## EXERCISE:
Skip the pictures and write out, word for word, the lines below from the one with "Para más información consulte la" through the one with "полевой бинокль, оптический", inclusive.

## RECORD EXCERPTS:
# # # # # # #

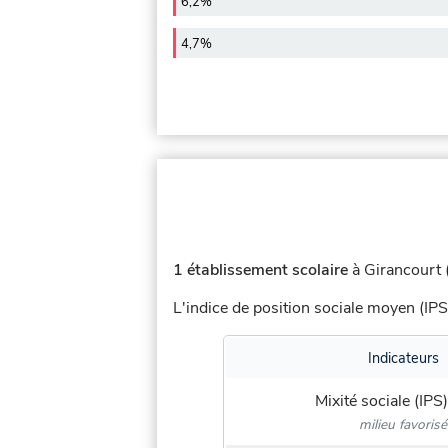
6,2%
4,7%
1 établissement scolaire
à Girancourt (
L'indice de position sociale moyen (IPS
Indicateurs
Mixité sociale (IPS)
milieu favorisé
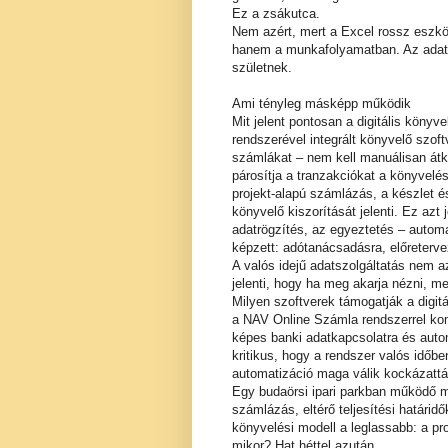
Ez a zsákutca.
Nem azért, mert a Excel rossz eszk
hanem a munkafolyamatban. Az adato
születnek.
Ami tényleg másképp működik
Mit jelent pontosan a digitális köny
rendszerével integrált könyvelő szoft
számlákat – nem kell manuálisan átk
párosítja a tranzakciókat a könyvelé
projekt-alapú számlázás, a készlet 
könyvelő kiszorítását jelenti. Ez az
adatrögzítés, az egyeztetés – automat
képzett: adótanácsadásra, előreterv
A valós idejű adatszolgáltatás nem a
jelenti, hogy ha meg akarja nézni, m
Milyen szoftverek támogatják a digi
a NAV Online Számla rendszerrel kom
képes banki adatkapcsolatra és auto
kritikus, hogy a rendszer valós idő
automatizáció maga válik kockázattá
Egy budaörsi ipari parkban működő mű
számlázás, eltérő teljesítési határi
könyvelési modell a leglassabb: a pro
mikor? Hat héttel azután.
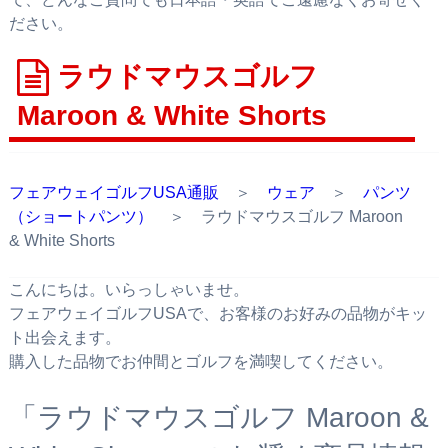
ださい。
ラウドマウスゴルフ
Maroon & White Shorts
フェアウェイゴルフUSA通販
＞
ウェア
＞
パンツ
（ショートパンツ）
＞ ラウドマウスゴルフ Maroon
& White Shorts
こんにちは。いらっしゃいませ。
フェアウェイゴルフUSAで、お客様のお好みの品物がキッ
ト出会えます。
購入した品物でお仲間とゴルフを満喫してください。
「ラウドマウスゴルフ Maroon &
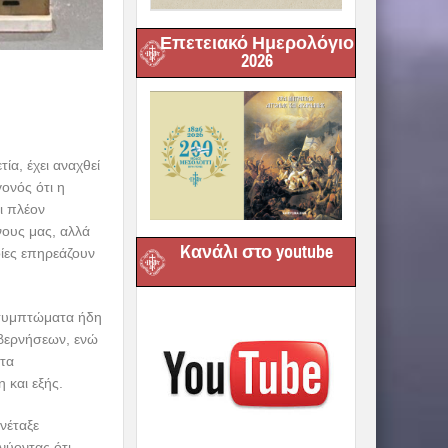
Επετειακό Ημερολόγιο
2026
ία, έχει αναχθεί
ονός ότι η
ι πλέον
νους μας, αλλά
Kανάλι στο youtube
ίες επηρεάζουν
 συμπτώματα ήδη
υβερνήσεων, ενώ
 τα
 και εξής.
νέταξε
νύοντας ότι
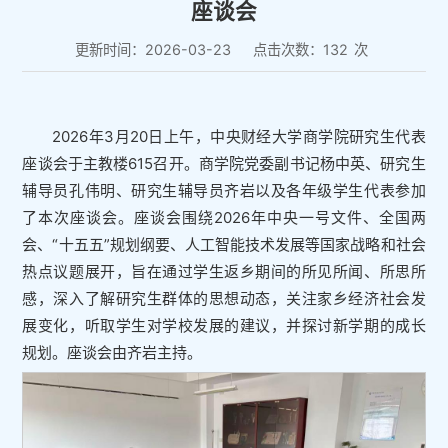
座谈会
更新时间：2026-03-23
点击次数：
132
次
2026年3月20日上午，中央财经大学商学院研究生代表
座谈会于主教楼615召开。商学院党委副书记杨中英、研究生
辅导员孔伟明、研究生辅导员齐岩以及各年级学生代表参加
了本次座谈会。座谈会围绕2026年中央一号文件、全国两
会、“十五五”规划纲要、人工智能技术发展等国家战略和社会
热点议题展开，旨在通过学生返乡期间的所见所闻、所思所
感，深入了解研究生群体的思想动态，关注家乡经济社会发
展变化，听取学生对学校发展的建议，并探讨新学期的成长
规划。座谈会由齐岩主持。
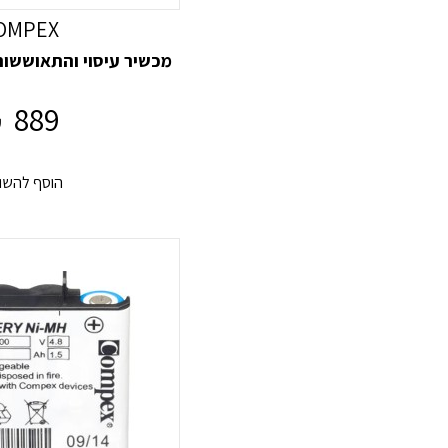
OMPEX
מכשיר עיסוי והתאוששות mpex Fit 1.0
889
₪
הוסף להשו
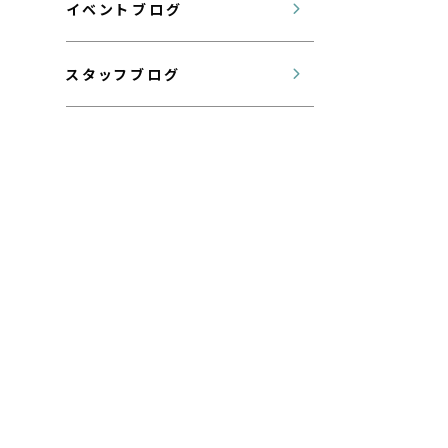
イベントブログ
スタッフブログ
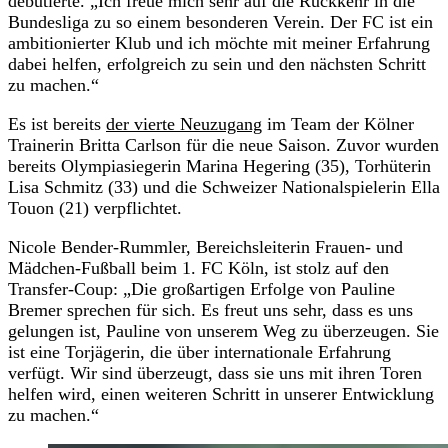
debütierte. „Ich freue mich sehr auf die Rückkehr in die
Bundesliga zu so einem besonderen Verein. Der FC ist ein
ambitionierter Klub und ich möchte mit meiner Erfahrung
dabei helfen, erfolgreich zu sein und den nächsten Schritt
zu machen.“
Es ist bereits
der vierte Neuzugang
im Team der Kölner
Trainerin Britta Carlson für die neue Saison. Zuvor wurden
bereits Olympiasiegerin Marina Hegering (35), Torhüterin
Lisa Schmitz (33) und die Schweizer Nationalspielerin Ella
Touon (21) verpflichtet.
Nicole Bender-Rummler, Bereichsleiterin Frauen- und
Mädchen-Fußball beim 1. FC Köln, ist stolz auf den
Transfer-Coup: „Die großartigen Erfolge von Pauline
Bremer sprechen für sich. Es freut uns sehr, dass es uns
gelungen ist, Pauline von unserem Weg zu überzeugen. Sie
ist eine Torjägerin, die über internationale Erfahrung
verfügt. Wir sind überzeugt, dass sie uns mit ihren Toren
helfen wird, einen weiteren Schritt in unserer Entwicklung
zu machen.“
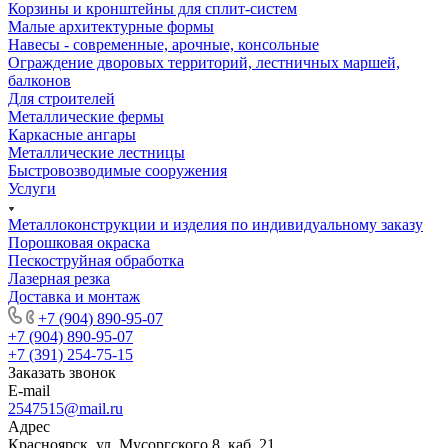
Корзины и кронштейны для сплит-систем
Малые архитектурные формы
Навесы - современные, арочные, консольные
Ограждение дворовых территорий, лестничных маршей,
балконов
Для строителей
Металлические фермы
Каркасные ангары
Металлические лестницы
Быстровозводимые сооружения
Услуги
Металлоконструкции и изделия по индивидуальному заказу
Порошковая окраска
Пескоструйная обработка
Лазерная резка
Доставка и монтаж
+7 (904) 890-95-07
+7 (904) 890-95-07
+7 (391) 254-75-15
Заказать звонок
E-mail
2547515@mail.ru
Адрес
Красноярск, ул. Мусоргского 8, каб. 21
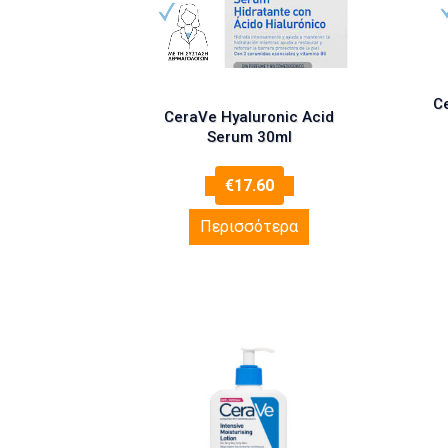
C
CeraVe Hyaluronic Acid
Serum 30ml
€
17.60
Περισσότερα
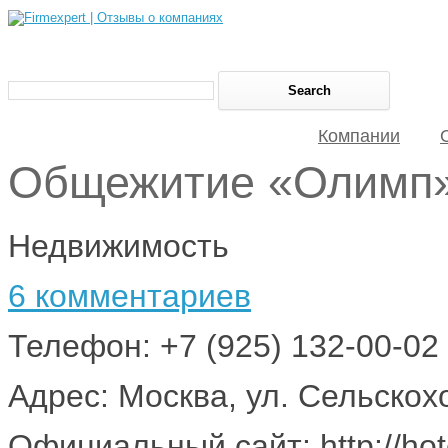
Компании
Общежитие «Олимп
Недвижимость
6 комментариев
Телефон: +7 (925) 132-00-02
Адрес: Москва, ул. Сельскох
Официальный сайт: http://ho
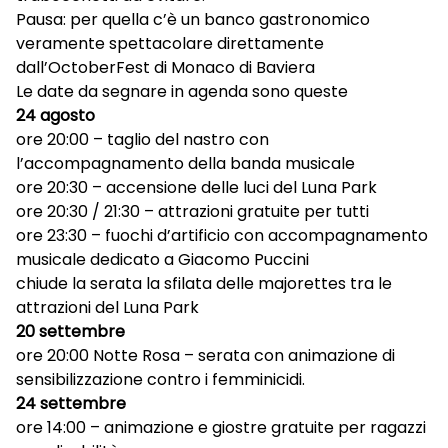
Pausa: per quella c’è un banco gastronomico
veramente spettacolare direttamente
dall’OctoberFest di Monaco di Baviera
Le date da segnare in agenda sono queste
24 agosto
ore 20:00 – taglio del nastro con
l’accompagnamento della banda musicale
ore 20:30 – accensione delle luci del Luna Park
ore 20:30 / 21:30 – attrazioni gratuite per tutti
ore 23:30 – fuochi d’artificio con accompagnamento
musicale dedicato a Giacomo Puccini
chiude la serata la sfilata delle majorettes tra le
attrazioni del Luna Park
20 settembre
ore 20:00 Notte Rosa – serata con animazione di
sensibilizzazione contro i femminicidi.
24 settembre
ore 14:00 – animazione e giostre gratuite per ragazzi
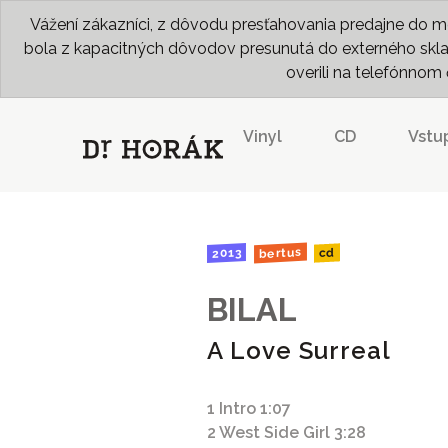
Vážení zákazníci, z dôvodu presťahovania predajne do me
bola z kapacitných dôvodov presunutá do externého skladu
overili na telefónno
Vinyl
CD
Vstu
bertus
2013
cd
BILAL
A Love Surreal
1 Intro 1:07
2 West Side Girl 3:28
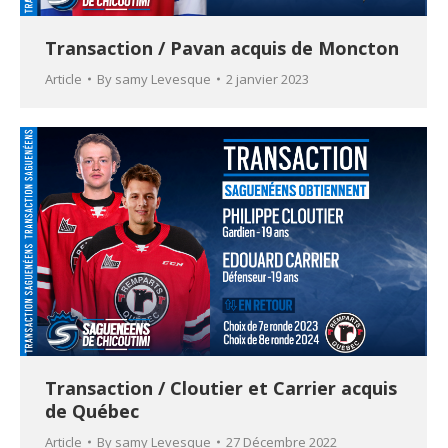
Transaction / Pavan acquis de Moncton
Article
By
samy Levesque
2 janvier 2023
Transaction / Cloutier et Carrier acquis
de Québec
Article
By
samy Levesque
27 Décembre 2022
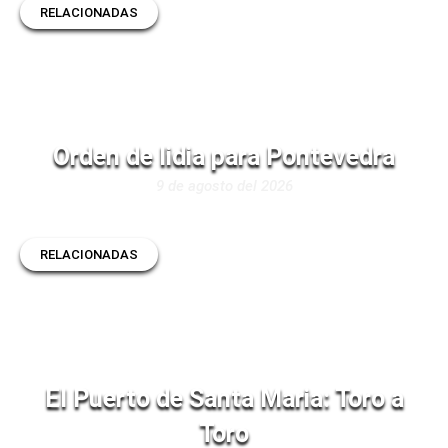
RELACIONADAS
Orden de lidia para Pontevedra
9 de agosto del 2026
RELACIONADAS
El Puerto de Santa Maria: Toro a
Toro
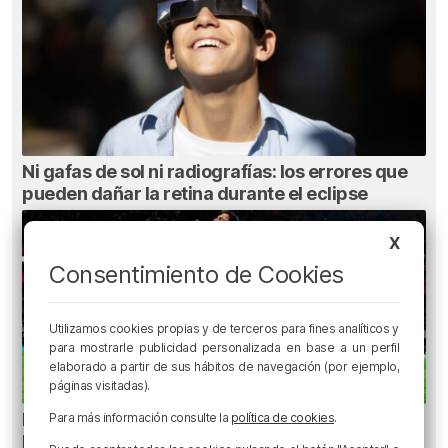
Ni gafas de sol ni radiografías: los errores que
pueden dañar la retina durante el eclipse
X
Consentimiento de Cookies
Utilizamos cookies propias y de terceros para fines analíticos y
para mostrarle publicidad personalizada en base a un perfil
elaborado a partir de sus hábitos de navegación (por ejemplo,
páginas visitadas).
La oficialidad de la Euskal Selekzioa es posible
Para más información consulte la
política de cookies
.
legalmente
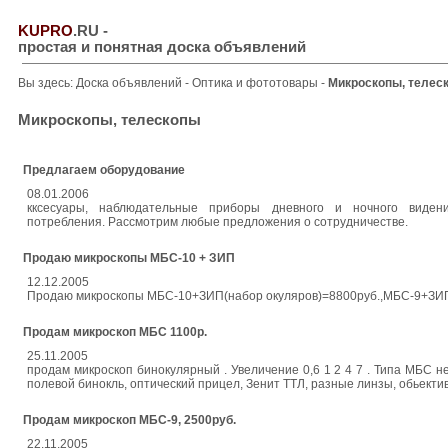
KUPRO
.RU
-
простая и понятная доска объявлений
Вы здесь:
Доска объявлений
-
Оптика и фототовары
-
Микроскопы, телес
Микроскопы, телескопы
Предлагаем оборудование
08.01.2006
кксесуары, наблюдательные приборы дневного и ночного виден
потребления. Рассмотрим любые предложения о сотрудничестве.
Продаю микроскопы МБС-10 + ЗИП
12.12.2005
Продаю микроскопы МБС-10+ЗИП(набор окуляров)=8800руб.,МБС-9+ЗИП 
Продам микроскоп МБС 1100р.
25.11.2005
продам микроскоп бинокулярный . Увеличение 0,6 1 2 4 7 . Типа МБС не
полевой бинокль, оптический прицел, Зенит ТТЛ, разные линзы, обьект
Продам микроскоп МБС-9, 2500руб.
22.11.2005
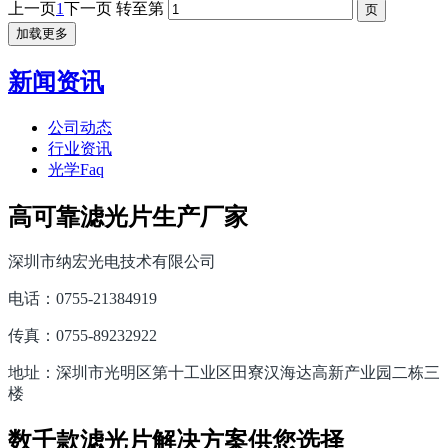
上一页
1
下一页
转至第
加载更多
新闻资讯
公司动态
行业资讯
光学Faq
高可靠滤光片生产厂家
深圳市纳宏光电技术有限公司
电话：0755-21384919
传真：0755-89232922
地址：深圳市光明区第十工业区田寮汉海达高新产业园二栋三
楼
数千款滤光片解决方案供您选择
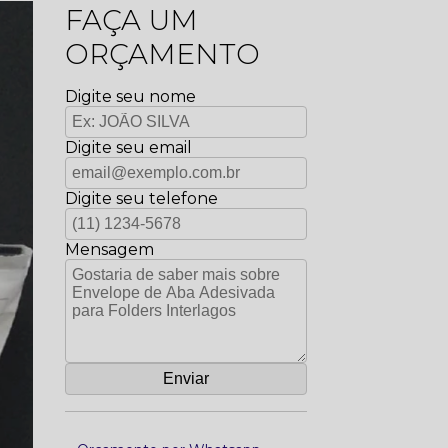
FAÇA UM
ORÇAMENTO
Digite seu nome
Digite seu email
Digite seu telefone
Mensagem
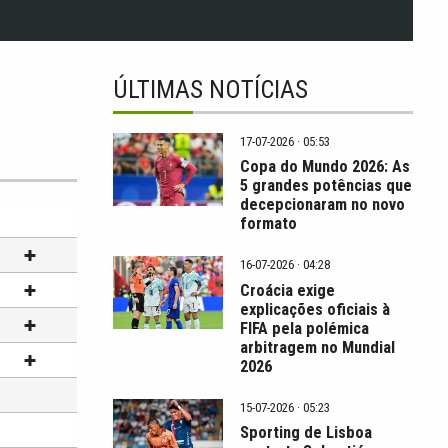
ÚLTIMAS NOTÍCIAS
17-07-2026 · 05:53
Copa do Mundo 2026: As
5 grandes potências que
decepcionaram no novo
formato
16-07-2026 · 04:28
Croácia exige
explicações oficiais à
FIFA pela polémica
arbitragem no Mundial
2026
15-07-2026 · 05:23
Sporting de Lisboa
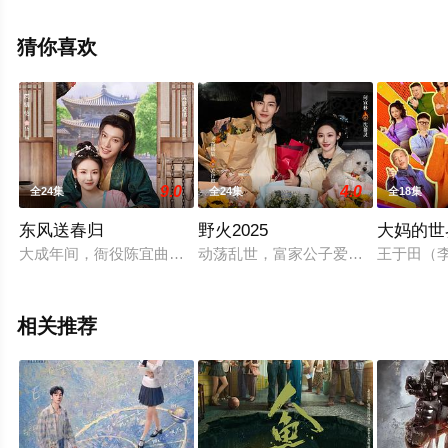
剧全集就上星空影视，更多相关信息可移步至豆瓣电视
剧、电视猫或剧情网等平台了解。
猜你喜欢
9.0
4.0
全24集
全24集
全18集
东风送春归
野火2025
大妈的世
大成年间，衙役陈宜曲与大夫扬陶在三周年纪念日那天决意和离
动荡乱世，富家公子爱上低贱戏子。
王于田（
相关推荐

# # # # # # #

## REPLY TO THE EXERCISE:
Para más información consulte la
política de cookies
.
legalmente
KUPRO
.RU
-
простая и понятная доска объявлений
Вы здесь:
Доска объявлений
-
Оптика и фототовары
-
Микроскопы, телес
Микроскопы, телескопы
Предлагаем оборудование
08.01.2006
кксесуары, наблюдательные приборы дневного и ночного виден
потребления. Рассмотрим любые предложения о сотрудничестве.
Продаю микроскопы МБС-10 + ЗИП
12.12.2005
Продаю микроскопы МБС-10+ЗИП(набор окуляров)=8800руб.,МБС-9+ЗИП 
Продам микроскоп МБС 1100р.
25.11.2005
продам микроскоп бинокулярный . Увеличение 0,6 1 2 4 7 . Типа МБС не
полевой бинокль, оптический прицел, Зенит ТТЛ, разные линзы, обьект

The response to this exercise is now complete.